In an article recently published in the journal Scientific Reports, researchers examined the response patterns of artificial intelligence (AI) chatbots/large language models (LLMs) to different emotional primes to investigate whether these chatbots elicit human-like response patterns to risk and prosocial behavioral cues.
AI and emotional intelligence
The investigation of AI’s capabilities has remained one of the top priorities of the scientific community, specifically with the advent of advanced LLMs. Conventionally, studies have primarily focused on investigating cognitive dimensions. A recent study investigated the coding skills, multimodal functionalities, and mathematical prowess, and evaluated the human interaction competencies of generative pre-trained transformers (GPT) -4.
However, sufficient studies have not been performed to investigate AI's emotional intelligence. Emotions, which are distinctly human characteristics, can result in a range of behaviors, such as promoting generosity under positive emotional states or risk aversion under negative ones. However, determining whether AI can possess emotions is difficult due to the lack of a clear definition of 'emotion' in the context of AI. Conventionally, human emotions serve dual roles, including interpersonal and intrapersonal roles.
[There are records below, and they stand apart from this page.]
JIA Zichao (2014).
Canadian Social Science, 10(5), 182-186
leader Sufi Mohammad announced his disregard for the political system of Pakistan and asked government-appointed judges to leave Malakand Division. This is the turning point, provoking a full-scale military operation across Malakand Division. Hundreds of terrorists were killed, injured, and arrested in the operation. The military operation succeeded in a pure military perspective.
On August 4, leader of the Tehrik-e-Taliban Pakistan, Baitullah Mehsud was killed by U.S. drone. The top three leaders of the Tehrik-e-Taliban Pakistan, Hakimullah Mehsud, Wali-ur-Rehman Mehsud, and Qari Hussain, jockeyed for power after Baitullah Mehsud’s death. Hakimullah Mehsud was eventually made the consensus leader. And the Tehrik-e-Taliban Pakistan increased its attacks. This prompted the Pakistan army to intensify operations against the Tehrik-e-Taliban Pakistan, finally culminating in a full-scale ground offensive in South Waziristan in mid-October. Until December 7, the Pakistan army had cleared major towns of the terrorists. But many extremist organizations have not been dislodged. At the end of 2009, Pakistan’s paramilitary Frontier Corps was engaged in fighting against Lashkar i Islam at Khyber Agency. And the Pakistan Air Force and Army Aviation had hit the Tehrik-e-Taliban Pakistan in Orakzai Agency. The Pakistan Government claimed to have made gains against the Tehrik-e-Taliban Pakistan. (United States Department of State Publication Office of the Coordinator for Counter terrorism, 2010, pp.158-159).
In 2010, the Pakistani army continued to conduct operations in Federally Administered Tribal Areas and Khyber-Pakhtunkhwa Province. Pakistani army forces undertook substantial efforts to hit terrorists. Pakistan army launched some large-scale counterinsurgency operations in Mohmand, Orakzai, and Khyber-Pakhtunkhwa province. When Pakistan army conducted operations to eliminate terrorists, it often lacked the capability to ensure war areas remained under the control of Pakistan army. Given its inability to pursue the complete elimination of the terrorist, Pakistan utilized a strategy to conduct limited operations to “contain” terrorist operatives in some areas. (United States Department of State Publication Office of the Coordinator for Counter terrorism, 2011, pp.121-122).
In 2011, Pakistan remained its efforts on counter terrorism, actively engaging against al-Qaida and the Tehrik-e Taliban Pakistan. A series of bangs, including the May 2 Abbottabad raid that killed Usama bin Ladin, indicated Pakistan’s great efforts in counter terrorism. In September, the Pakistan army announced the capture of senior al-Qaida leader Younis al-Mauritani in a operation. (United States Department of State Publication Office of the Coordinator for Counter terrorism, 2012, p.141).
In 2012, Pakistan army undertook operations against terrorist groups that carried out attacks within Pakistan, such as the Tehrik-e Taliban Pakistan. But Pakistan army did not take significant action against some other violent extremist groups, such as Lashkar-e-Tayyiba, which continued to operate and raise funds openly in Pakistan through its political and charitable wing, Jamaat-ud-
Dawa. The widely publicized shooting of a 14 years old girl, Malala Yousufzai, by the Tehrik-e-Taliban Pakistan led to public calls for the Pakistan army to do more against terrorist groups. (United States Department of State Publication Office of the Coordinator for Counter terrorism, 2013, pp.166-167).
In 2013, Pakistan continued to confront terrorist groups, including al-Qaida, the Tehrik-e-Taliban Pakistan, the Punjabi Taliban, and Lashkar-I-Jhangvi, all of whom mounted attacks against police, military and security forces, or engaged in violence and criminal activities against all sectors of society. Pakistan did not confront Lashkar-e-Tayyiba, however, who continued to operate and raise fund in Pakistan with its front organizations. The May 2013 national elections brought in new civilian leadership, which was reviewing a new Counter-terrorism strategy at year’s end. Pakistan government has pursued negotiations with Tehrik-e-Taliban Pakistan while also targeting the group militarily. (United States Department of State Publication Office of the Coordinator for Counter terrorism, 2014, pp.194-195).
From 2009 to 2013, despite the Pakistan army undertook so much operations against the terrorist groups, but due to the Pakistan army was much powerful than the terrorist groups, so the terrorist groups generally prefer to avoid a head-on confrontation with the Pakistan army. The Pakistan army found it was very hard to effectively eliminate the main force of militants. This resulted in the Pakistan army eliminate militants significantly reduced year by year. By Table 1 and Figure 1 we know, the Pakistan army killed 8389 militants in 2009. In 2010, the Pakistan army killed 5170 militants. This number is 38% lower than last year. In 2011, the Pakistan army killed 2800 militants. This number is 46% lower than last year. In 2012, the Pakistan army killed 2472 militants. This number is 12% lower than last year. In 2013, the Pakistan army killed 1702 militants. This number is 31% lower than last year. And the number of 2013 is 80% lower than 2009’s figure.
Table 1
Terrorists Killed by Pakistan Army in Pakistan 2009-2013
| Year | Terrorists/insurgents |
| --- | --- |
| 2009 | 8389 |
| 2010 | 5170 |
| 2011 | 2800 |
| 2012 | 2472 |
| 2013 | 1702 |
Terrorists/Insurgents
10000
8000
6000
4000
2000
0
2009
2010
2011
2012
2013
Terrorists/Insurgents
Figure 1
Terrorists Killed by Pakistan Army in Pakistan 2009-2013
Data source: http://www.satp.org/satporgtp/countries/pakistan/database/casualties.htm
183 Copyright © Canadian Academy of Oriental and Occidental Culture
Although AI has achieved significant progress in the interpersonal role as the technology can interpret emotional states from different inputs and respond suitably and simulate emotional expressions convincingly across several domains, the ability of AI to match the intrapersonal functions of human emotions has remained underexplored. However, a complete grasp of AI behavior can only be achieved by understanding the extent to which the technology can adjust its responses to emotions/emotional stimuli.
The study
In this work, researchers performed two studies, designated as Study 1 and Study 2, to investigate the response patterns of AI chatbots/LLMs, including OpenAI's ChatGPT-3.5 and ChatGPT-4, to different emotional primes. Six different OpenAI ChatGPT Plus accounts with access to both the previous ChatGPT-3.5 model and the latest ChatGPT-4 model were tasked with responding to inquiries concerning prosocial behaviors and investment decisions.
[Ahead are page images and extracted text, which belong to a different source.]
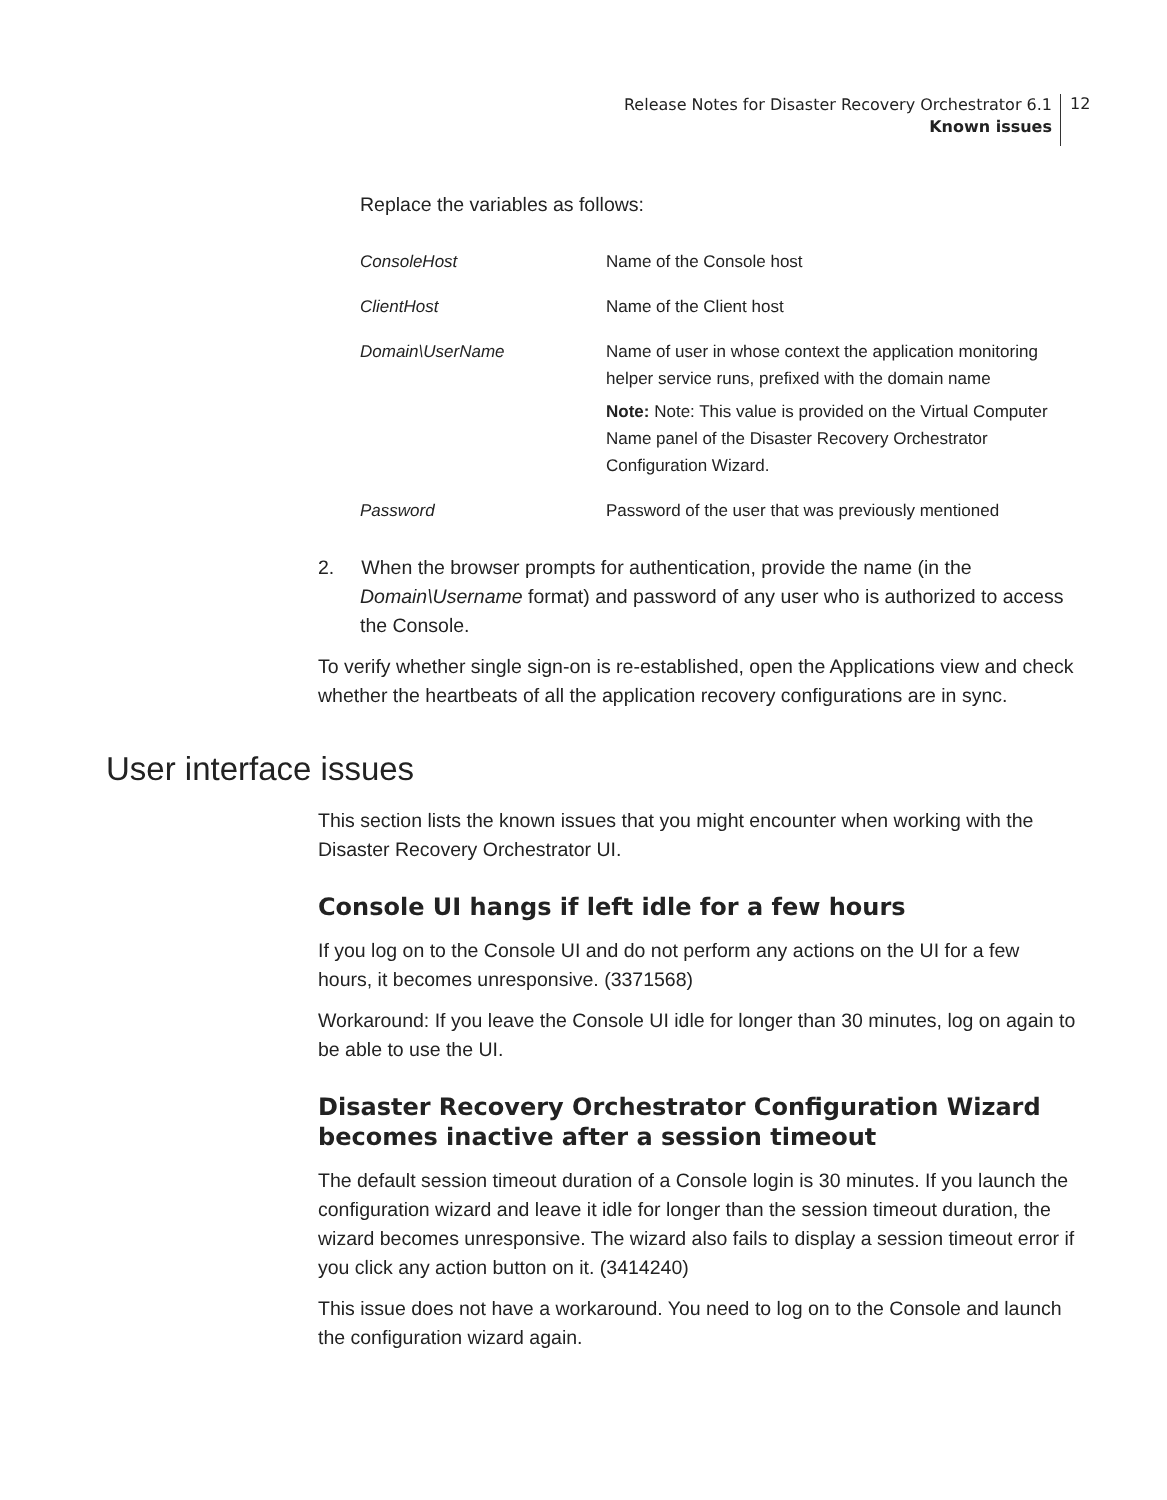Release Notes for Disaster Recovery Orchestrator 6.1
Known issues
12
Replace the variables as follows:
| ConsoleHost | Name of the Console host |
| ClientHost | Name of the Client host |
| Domain\UserName | Name of user in whose context the application monitoring helper service runs, prefixed with the domain name Note: Note: This value is provided on the Virtual Computer Name panel of the Disaster Recovery Orchestrator Configuration Wizard. |
| Password | Password of the user that was previously mentioned |
2. When the browser prompts for authentication, provide the name (in the Domain\Username format) and password of any user who is authorized to access the Console.
To verify whether single sign-on is re-established, open the Applications view and check whether the heartbeats of all the application recovery configurations are in sync.
User interface issues
This section lists the known issues that you might encounter when working with the Disaster Recovery Orchestrator UI.
Console UI hangs if left idle for a few hours
If you log on to the Console UI and do not perform any actions on the UI for a few hours, it becomes unresponsive. (3371568)
Workaround: If you leave the Console UI idle for longer than 30 minutes, log on again to be able to use the UI.
Disaster Recovery Orchestrator Configuration Wizard becomes inactive after a session timeout
The default session timeout duration of a Console login is 30 minutes. If you launch the configuration wizard and leave it idle for longer than the session timeout duration, the wizard becomes unresponsive. The wizard also fails to display a session timeout error if you click any action button on it. (3414240)
This issue does not have a workaround. You need to log on to the Console and launch the configuration wizard again.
Specifically, the influence of emotional priming on financial decision-making and prosociality in LLM-generated texts was analyzed in Study 1 and Study 2, respectively. Like humans, AI models can also be guided by prompts to perform specific tasks.
The latest advances in LLMs have enabled them to comprehend natural language and respond to complex questions and instructions involved in psychological experiments. Additionally, the parameter temperature is set by OpenAI to regulate how freely the answers can be generated by the bots.
The temperatures of ChatGPT-3.5 and ChatGPT-4 are currently set to a value between 0/very rigid and 1/very creative, which indicates that answers from various chat sessions differ when the same question is asked to the bots. Thus, these chat sessions can be treated as human participants who answer questions differently and independently.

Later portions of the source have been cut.